11 Le Conseil estime que le recours est irrecevable dans la mesure où il vise l'annulation du règlement attaqué dans son ensemble. Il fait valoir que Gestetner ne peut être concernée directement et individuellement par les dispositions du règlement attaqué, qui imposent des droits antidumping spécifiques sur les importations de produits fabriqués par des entreprises exportatrices avec lesquelles elle n'a aucun lien.

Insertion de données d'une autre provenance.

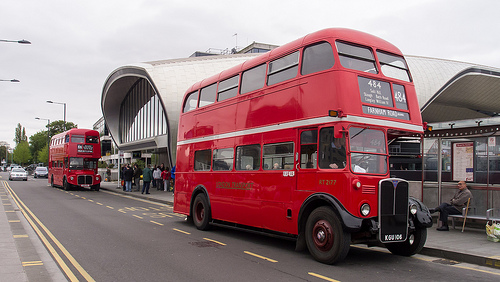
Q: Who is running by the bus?
A: No one.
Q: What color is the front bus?
A: Red.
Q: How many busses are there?
A: Two.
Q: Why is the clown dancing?
A: No clown.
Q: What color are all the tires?
A: Black.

Selon le Conseil, les seules dispositions qui peuvent affecter Gestetner individuellement sont celles qui concernent les importations des produits fabriqués par Mita.

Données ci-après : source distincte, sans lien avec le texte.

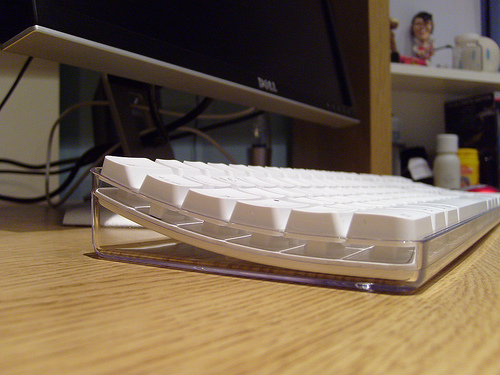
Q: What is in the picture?
A: A keyboard.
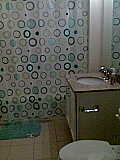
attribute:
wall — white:
[8, 3, 66, 89]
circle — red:
[28, 95, 35, 102]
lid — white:
[58, 138, 116, 159]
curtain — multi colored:
[0, 0, 90, 120]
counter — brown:
[65, 72, 116, 88]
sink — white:
[77, 75, 105, 84]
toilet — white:
[57, 138, 116, 159]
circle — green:
[16, 104, 24, 111]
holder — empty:
[79, 103, 97, 118]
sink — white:
[67, 65, 106, 93]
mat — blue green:
[0, 121, 41, 139]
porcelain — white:
[56, 137, 119, 159]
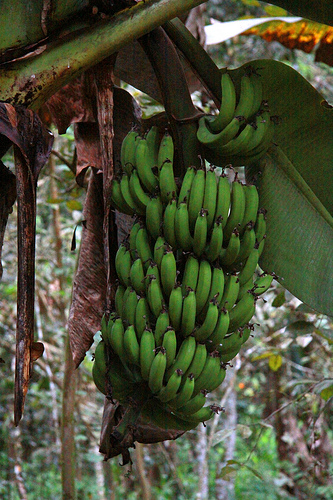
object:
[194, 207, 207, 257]
banana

12 A cet égard, il y a lieu de rappeler que, selon la jurisprudence de la Cour, et notamment l'arrêt du 7 mai 1987, Nippon Seiko/Conseil, point 7 (258-84, Rec. p. 1923), un règlement imposant des droits antidumping différents à une série d'opérateurs économiques ne concerne individuellement l'un d'entre eux que par ses seules dispositions qui lui imposent un droit antidumping particulier et en fixent le montant, et non pas par celles qui imposent des droits antidumping à d'autres sociétés.
13 Il résulte de ce qui précède qu'il y a lieu de rejeter comme irrecevables les conclusions principales du recours tendant à l'annulation du règlement attaqué dans son ensemble.
14 En ce qui concerne les conclusions subsidiaires du recours tendant à l'annulation du règlement attaqué, dans la mesure où il frappe les PPC fabriqués par Mita d'un droit antidumping de 12,6 %, le Conseil soutient que Gestetner n'est pas directement et individuellement concernée par les dispositions correspondantes de ce règlement.
15 A cet égard, le Conseil fait valoir, en premier lieu, que Gestetner est un importateur indépendant de PPC fabriqués par Mita, dont le prix de revente n'a pas été pris en compte par les institutions pour établir le prix à l'exportation, seul cas où, selon la jurisprudence de la Cour, il y a lieu de reconnaître à l'importateur en question la qualité pour agir en annulation à l'encontre d'un règlement instituant des droits antidumping définitifs.
16 Le Conseil fait valoir, en second lieu, que, pour la construction de la valeur normale des produits en cause, les institutions ont fixé la marge bénéficiaire de l'exportateur à 5 %, sur la base de données provenant exclusivement de Mita, producteur-exportateur, et non pas de Gestetner.
17 Il convient de rappeler, tout d'abord, que les règlements instituant un droit antidumping ont, de par leur nature et leur portée, un caractère normatif, en ce qu'ils s'appliquent à la généralité des opérateurs économiques. Toutefois, il n'est pas exclu que certaines dispositions de ces règlements concernent directement et individuellement ceux des producteurs et exportateurs du produit en cause, auxquels sont imputées les pratiques de dumping sur la base de données relatives à leur activité commerciale. Cela est le cas, en général, des entreprises productrices et exportatrices qui peuvent démontrer qu'elles ont été identifiées dans les actes de la Commission ou du Conseil ou concernées par les enquêtes préparatoires (voir arrêts du 21 février 1984, Allied Corporation I, points 11 et 12, 239-82 et 275-82, Rec. p. 1005, et du 23 mai 1985, Allied Corporation II, point 4, 53-83, Rec. p. 1621).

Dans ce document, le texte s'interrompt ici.